La inexorable inercia del movimiento cotidiano tiene una indiscutible cualidad:
ser blanda...muy blanda.
Dócil.
Ocultar la perversión de quien no se mueve, quien es empujado por su torrente, tras una máscara de carcelera benevolente.
Entonces suceden los grandes escapes por entre magníficos intersticios de diversas naturalezas, de formas inaprensibles: una mínima combinación de fonemas percibidos en una página de un diario matinal, un grito ahogado en un rostro de expresión vidriosa y dura, el eco de una canción girando en mi jardín dormido, la ciudad feroz, su seducción vestida de luces, de plazas siderales.
Cada resquicio brillando en la cotidianidad inerte se hace camino. Se hace morada en mi memoria y acertijo de mi deseo. Cada grieta por la que se filtra la esencia corta de la cáscara llamada vida, se hace a la anchura de la soledad que atesoro.
A ellos regreso en la vigilia, cuando los fantasmas del desconsuelo despiertan de su inmarcesible sueño. La memoria juega a no saber que son moradas, las anima y así es que se transtornan nuevamente y mutan incansables hasta el momento en el que un céfiro de olvido las duerma.

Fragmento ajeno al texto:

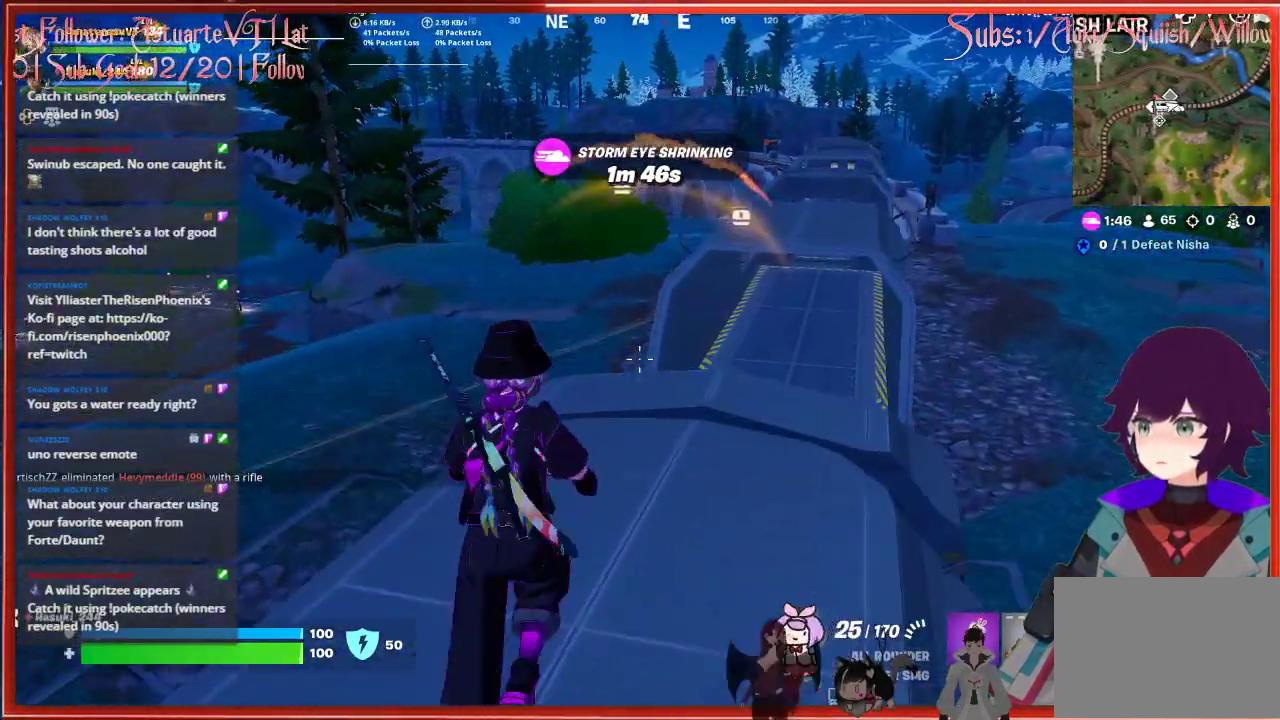
{"buttons": [], "left_stick": "up-right", "right_stick": "center", "events": [[433, "left_stick", "up-right"]]}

De cualquier manera la ganancia es doble e inmaculada:
La diaria inercia atraviesa los ventanales con una liviandad que la posa sobre mí imperceptible.
Y los ventanales pretéritos se confunden entre escape y construcción de un castillo cuyos cimientos transcurren mientras se los vive, y son simultáneamente cimientos de viajes hacia una morada teatral de mi memoria, de abstracción subliminal.
La inercia de mis días deja una estela lumínica que apaga al caprichoso letargo del mundo.